> DIRECTIONS FOR THIS TASK
Can you turn the lines of the items below into a JSON list of strings, one string per line, with blank lines dropped and the pictures left out?

> DATA EXTRACTS
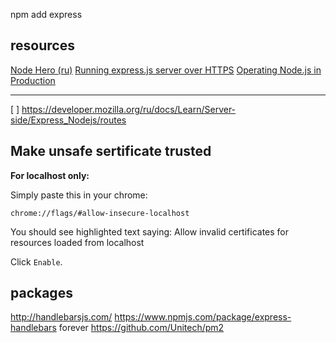 npm add express


## resources

[Node Hero (ru)](https://medium.com/devschacht/node-hero-6a07ef8d822d)
[Running express.js server over HTTPS](https://timonweb.com/posts/running-expressjs-server-over-https/)
[Operating Node.js in Production](https://blog.risingstack.com/operating-node-in-production/)

----

[ ] https://developer.mozilla.org/ru/docs/Learn/Server-side/Express_Nodejs/routes

## Make unsafe sertificate trusted

**For localhost only:**

Simply paste this in your chrome:

`chrome://flags/#allow-insecure-localhost`

You should see highlighted text saying: Allow invalid certificates for resources loaded from localhost

Click `Enable`.

## packages

http://handlebarsjs.com/
https://www.npmjs.com/package/express-handlebars
forever
https://github.com/Unitech/pm2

> TASK RESPONSE
[
  " npm add express",
  "## resources",
  "[Node Hero (ru)](https://medium.com/devschacht/node-hero-6a07ef8d822d)",
  "[Running express.js server over HTTPS](https://timonweb.com/posts/running-expressjs-server-over-https/)",
  "[Operating Node.js in Production](https://blog.risingstack.com/operating-node-in-production/)",
  "----",
  "[ ] https://developer.mozilla.org/ru/docs/Learn/Server-side/Express_Nodejs/routes",
  "## Make unsafe sertificate trusted",
  "**For localhost only:**",
  "Simply paste this in your chrome:",
  "`chrome://flags/#allow-insecure-localhost`",
  "You should see highlighted text saying: Allow invalid certificates for resources loaded from localhost",
  "Click `Enable`.",
  "## packages",
  "http://handlebarsjs.com/",
  "https://www.npmjs.com/package/express-handlebars",
  "forever",
  "https://github.com/Unitech/pm2"
]